Pros and cons of the MiMo gateway
The Gitlawb gateway has specific limitations. You need to understand these constraints before relying on it for production database migrations.
The Good
- Unlimited access to a trillion-parameter model.
- Native support for Model Context Protocol (MCP).
- Requires 0 sign-ups or OAuth handshakes.
- Highly proficient at bash execution and file I/O operations.
The Bad
- Network latency spikes occur during peak Asian operational hours.
- You might hit HTTP 504 gateway timeouts on 50-file bulk edits.
- It lacks the headless gRPC streaming feature found in the paid enterprise tiers.
Extending OpenClaude with MCP transports
You can expand OpenClaude by connecting external tool servers. The agent uses the Model Context Protocol (MCP). Gitlawb built 6 MCP transport types directly into the binary.
You can bolt an SQLite MCP server onto your CLI. This gives the agent direct read and write access to your local database files. Type /mcp add sqlite into the terminal. Provide the path to your .db file. The agent immediately gains the ability to execute raw SQL queries.
You can ask the agent to find all users who signed up last week. It will write the SQL query. It will execute the query via the MCP transport. It will print the exact user records in your terminal.

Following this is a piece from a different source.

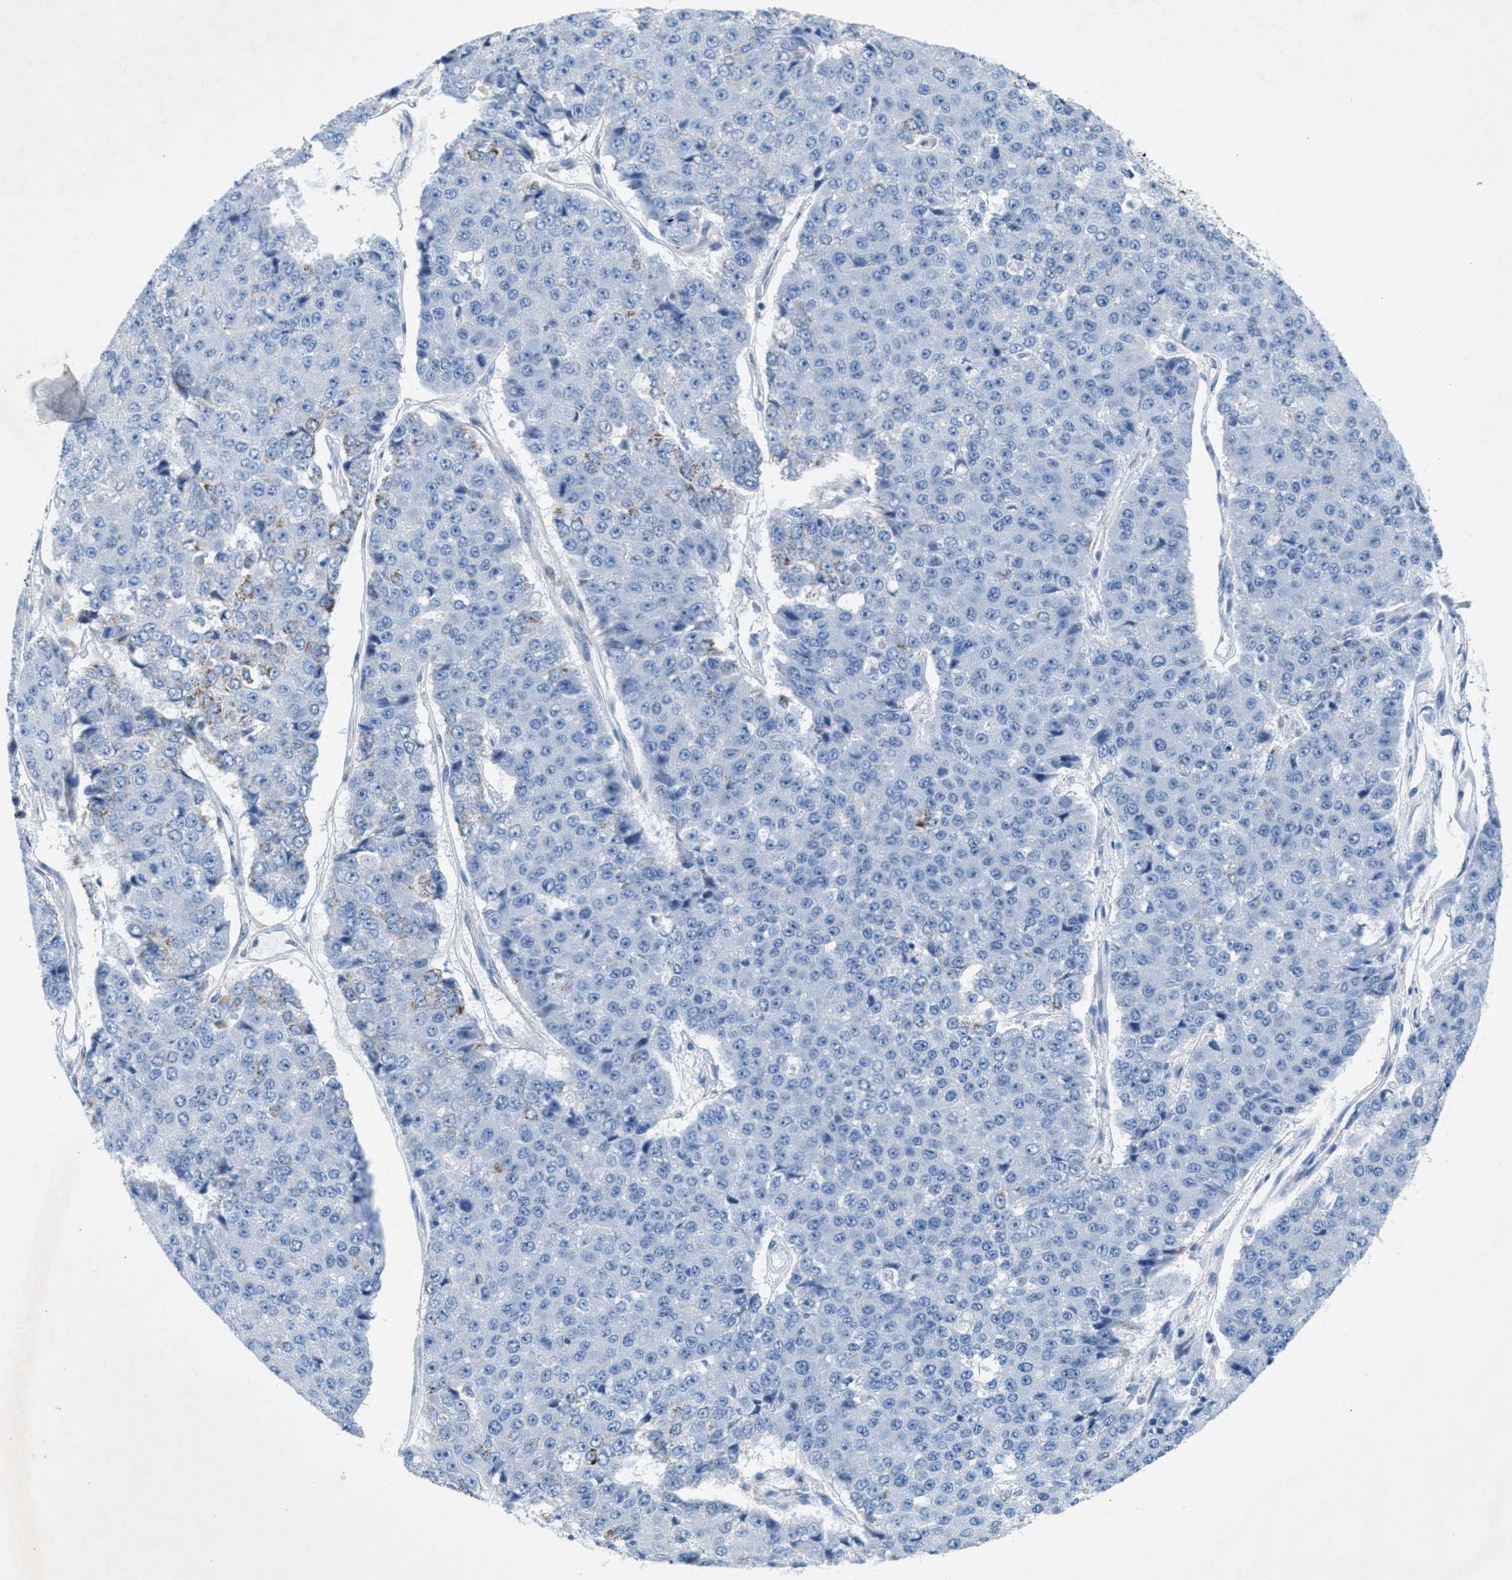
{"staining": {"intensity": "negative", "quantity": "none", "location": "none"}, "tissue": "pancreatic cancer", "cell_type": "Tumor cells", "image_type": "cancer", "snomed": [{"axis": "morphology", "description": "Adenocarcinoma, NOS"}, {"axis": "topography", "description": "Pancreas"}], "caption": "The image demonstrates no significant expression in tumor cells of pancreatic cancer.", "gene": "GALNT17", "patient": {"sex": "male", "age": 50}}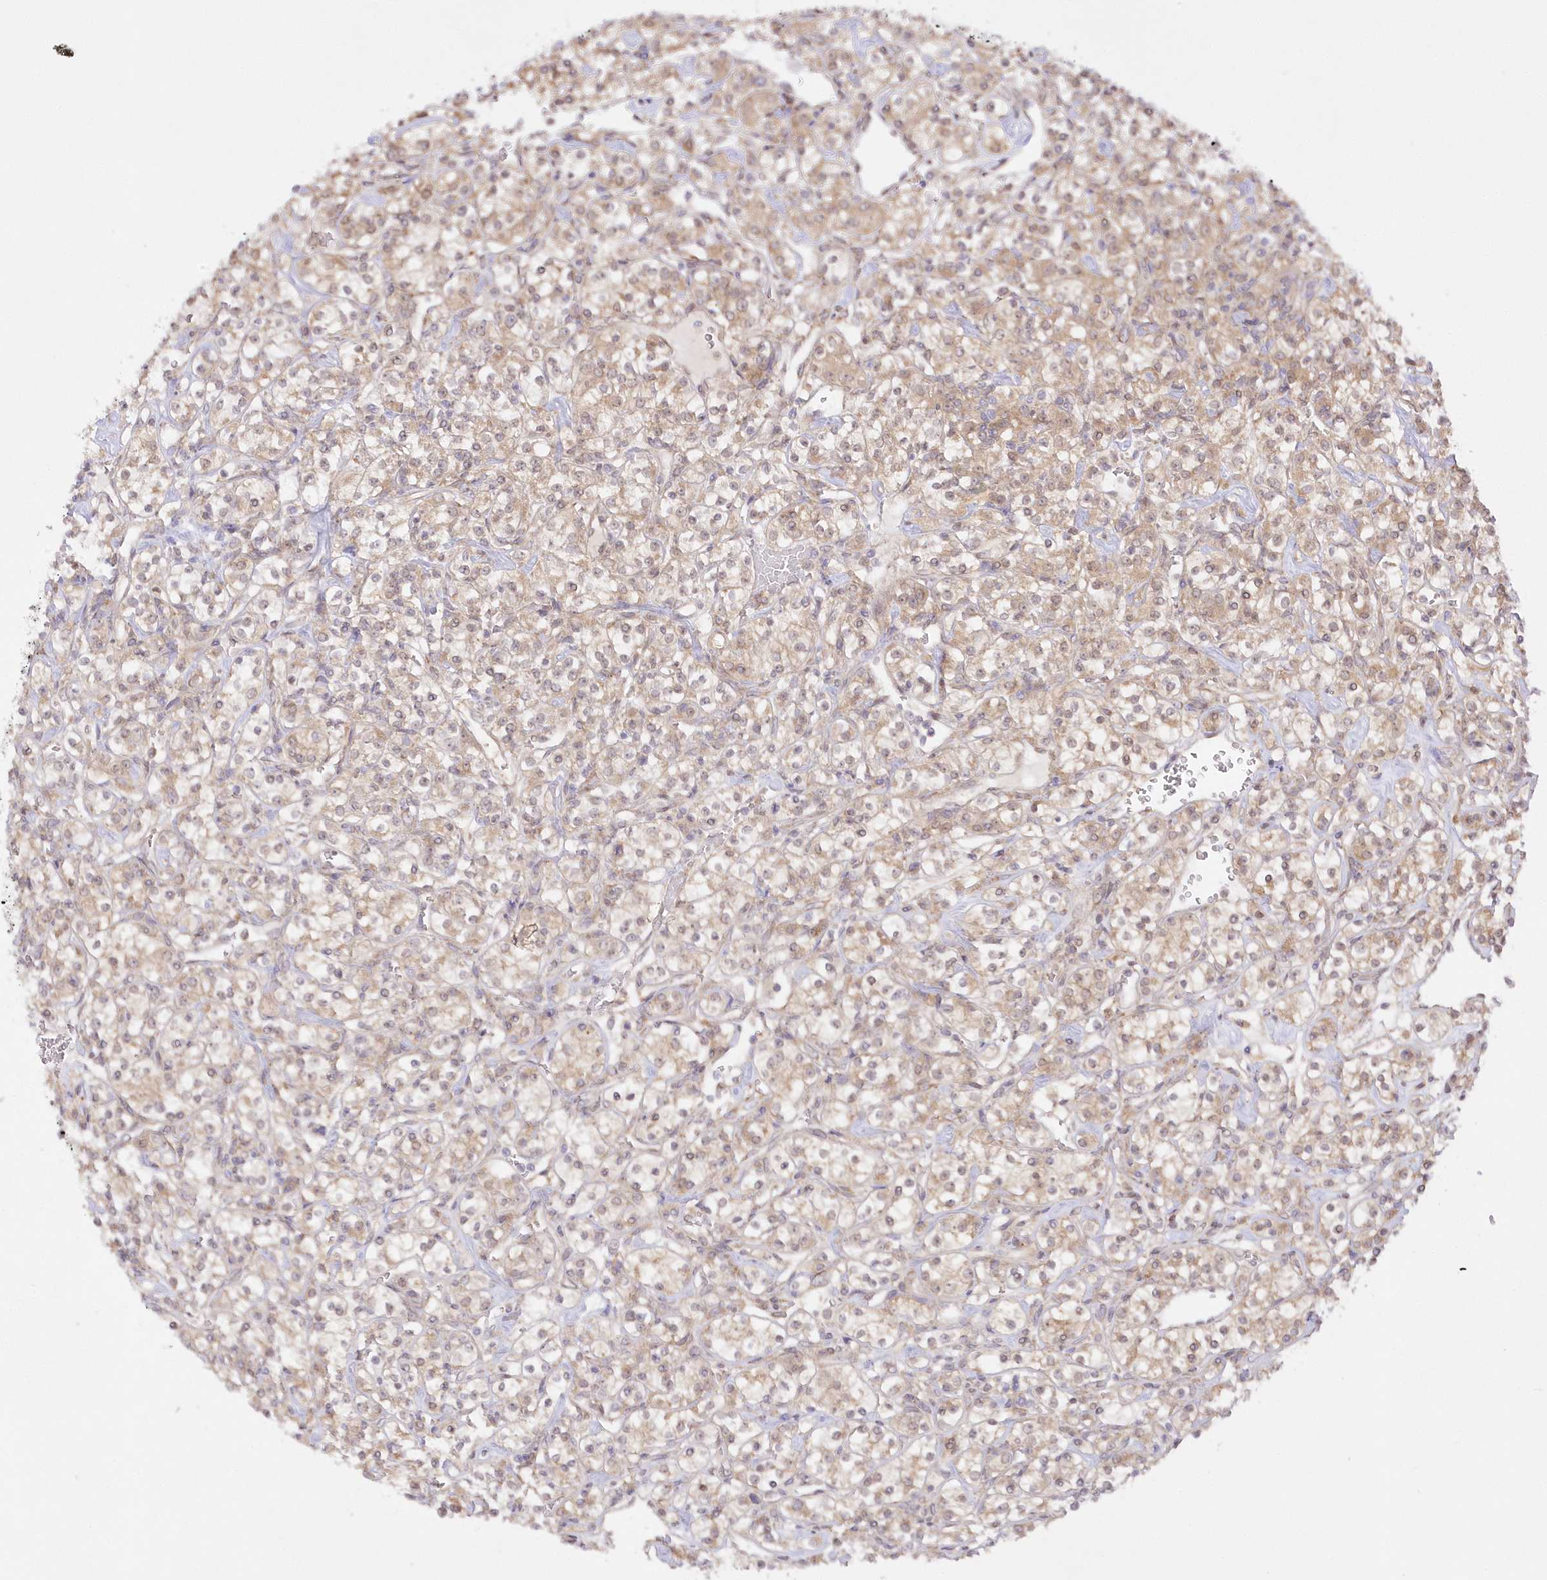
{"staining": {"intensity": "moderate", "quantity": ">75%", "location": "cytoplasmic/membranous"}, "tissue": "renal cancer", "cell_type": "Tumor cells", "image_type": "cancer", "snomed": [{"axis": "morphology", "description": "Adenocarcinoma, NOS"}, {"axis": "topography", "description": "Kidney"}], "caption": "Adenocarcinoma (renal) tissue displays moderate cytoplasmic/membranous expression in approximately >75% of tumor cells, visualized by immunohistochemistry.", "gene": "RNPEP", "patient": {"sex": "male", "age": 77}}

You can also spawn multi-agent swarms. The CLI supports isolated agent contexts. You can tell the primary agent to draft a React frontend. You can instruct it to spawn a secondary agent to build the Express API simultaneously. The 2 agents communicate over a local socket. They negotiate API contracts automatically.
Some developers prefer visual tools. You can build a web app with Cursor AI instead. Cursor operates on similar agentic principles. It embeds directly into your code editor.
Frequently asked questions
Is OpenClaude a virus or a hack?
No. OpenClaude is a legitimate open-source CLI. The Gitlawb community maintains the codebase. It does not bypass paid subscription paywalls illegally. Xiaomi officially subsidizes the free access to MiMo 2.5 Pro.
How do I fix a gateway timeout error?
You might see a 504 Gateway Timeout error. This means the Gitlawb public servers are overloaded. Press Ctrl+C. This cancels the current generation loop. Type /retry to ping the gateway again. The agent retains your exact context state.
Can OpenClaude delete files on my computer?
Yes. The agent possesses file I/O capabilities. If you instruct it to delete a folder, it runs the rm -rf command. You must monitor the terminal output carefully. Always commit your code to Git before running an autonomous agent. You need a way to revert unwanted file deletions.